## Action item
Give back the whole listing exactly as written, pictures excluded.

## Material for this task

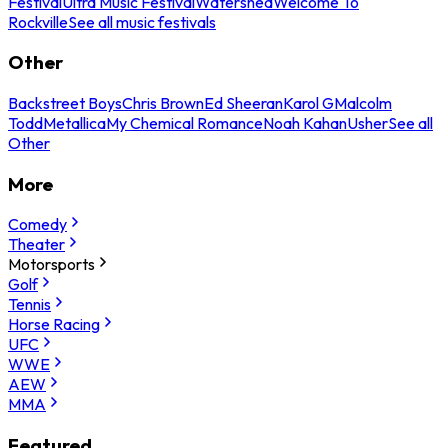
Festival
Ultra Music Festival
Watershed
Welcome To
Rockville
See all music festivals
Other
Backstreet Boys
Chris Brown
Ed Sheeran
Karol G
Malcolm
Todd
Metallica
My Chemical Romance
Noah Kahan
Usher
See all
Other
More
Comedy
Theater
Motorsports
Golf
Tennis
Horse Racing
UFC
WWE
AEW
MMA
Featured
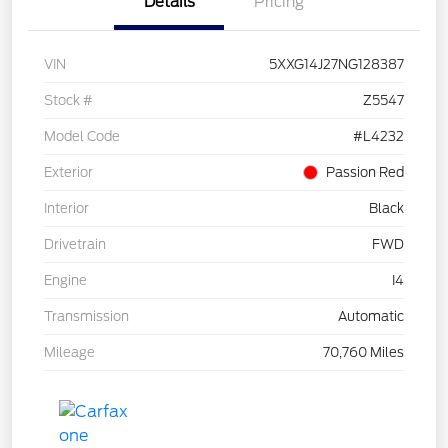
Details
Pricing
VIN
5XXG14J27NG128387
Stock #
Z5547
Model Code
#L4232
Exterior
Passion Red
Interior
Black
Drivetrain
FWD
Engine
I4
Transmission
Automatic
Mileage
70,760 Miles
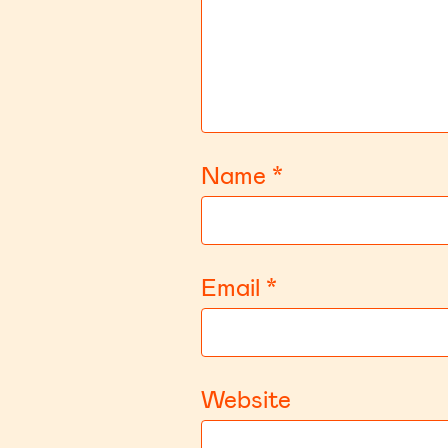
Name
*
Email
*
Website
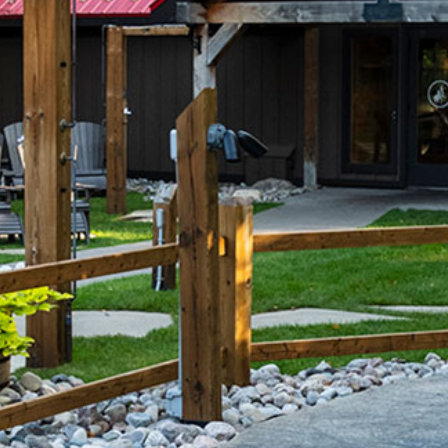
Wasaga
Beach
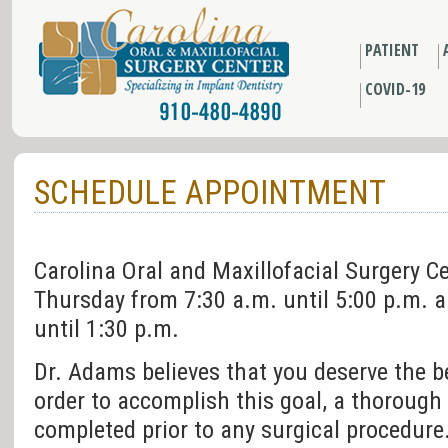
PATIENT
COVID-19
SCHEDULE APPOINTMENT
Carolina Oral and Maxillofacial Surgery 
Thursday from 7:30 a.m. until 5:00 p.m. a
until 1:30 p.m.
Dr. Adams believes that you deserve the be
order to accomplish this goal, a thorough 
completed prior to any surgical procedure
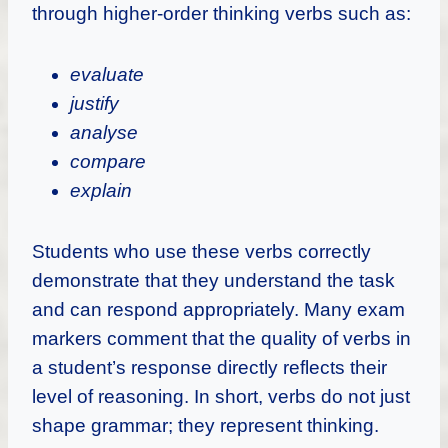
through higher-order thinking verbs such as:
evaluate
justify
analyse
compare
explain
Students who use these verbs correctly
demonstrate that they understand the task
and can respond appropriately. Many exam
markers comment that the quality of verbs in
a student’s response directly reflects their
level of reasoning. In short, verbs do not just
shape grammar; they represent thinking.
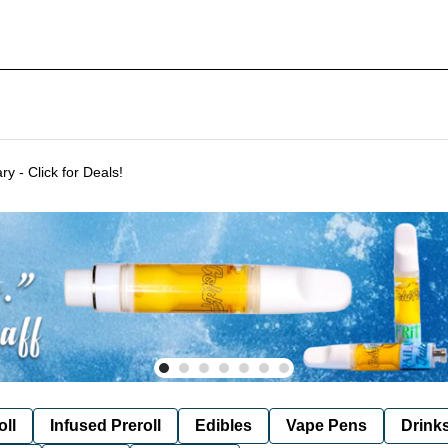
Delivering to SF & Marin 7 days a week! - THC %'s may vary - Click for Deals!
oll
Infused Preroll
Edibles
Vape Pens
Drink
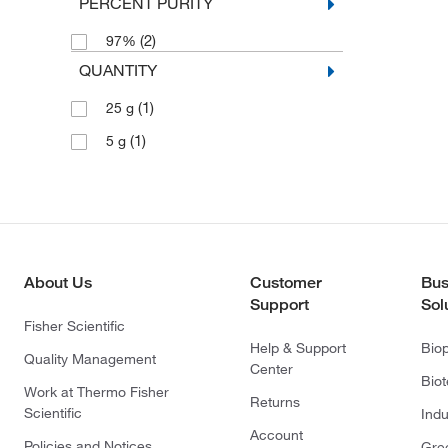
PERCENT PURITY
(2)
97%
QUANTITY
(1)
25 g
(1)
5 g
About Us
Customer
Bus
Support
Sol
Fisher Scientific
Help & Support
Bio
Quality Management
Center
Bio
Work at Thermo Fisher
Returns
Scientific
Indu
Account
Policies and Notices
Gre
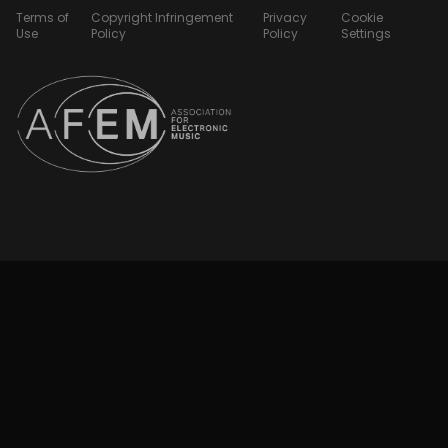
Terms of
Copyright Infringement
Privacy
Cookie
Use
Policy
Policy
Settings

## Result of the exercise
Festival
Ultra Music Festival
Watershed
Welcome To
Rockville
See all music festivals
Other
Backstreet Boys
Chris Brown
Ed Sheeran
Karol G
Malcolm
Todd
Metallica
My Chemical Romance
Noah Kahan
Usher
See all
Other
More
Comedy
Theater
Motorsports
Golf
Tennis
Horse Racing
UFC
WWE
AEW
MMA
Featured
Details
Pricing
VIN
5XXG14J27NG128387
Stock #
Z5547
Model Code
#L4232
Exterior
Passion Red
Interior
Black
Drivetrain
FWD
Engine
I4
Transmission
Automatic
Mileage
70,760 Miles
Name
*
Email
*
Website
Wasaga
Beach
PATIENT
COVID-19
SCHEDULE APPOINTMENT
Carolina Oral and Maxillofacial Surgery 
Thursday from 7:30 a.m. until 5:00 p.m. a
until 1:30 p.m.
Dr. Adams believes that you deserve the be
order to accomplish this goal, a thorough 
completed prior to any surgical procedure
through higher-order thinking verbs such as:
evaluate
justify
analyse
compare
explain
Students who use these verbs correctly
demonstrate that they understand the task
and can respond appropriately. Many exam
markers comment that the quality of verbs in
a student’s response directly reflects their
level of reasoning. In short, verbs do not just
shape grammar; they represent thinking.
Delivering to SF & Marin 7 days a week! - THC %'s may vary - Click for Deals!
oll
Infused Preroll
Edibles
Vape Pens
Drink
PERCENT PURITY
(2)
97%
QUANTITY
(1)
25 g
(1)
5 g
About Us
Customer
Bus
Support
Sol
Fisher Scientific
Help & Support
Bio
Quality Management
Center
Bio
Work at Thermo Fisher
Returns
Scientific
Indu
Account
Policies and Notices
Gre
Terms of
Copyright Infringement
Privacy
Cookie
Use
Policy
Policy
Settings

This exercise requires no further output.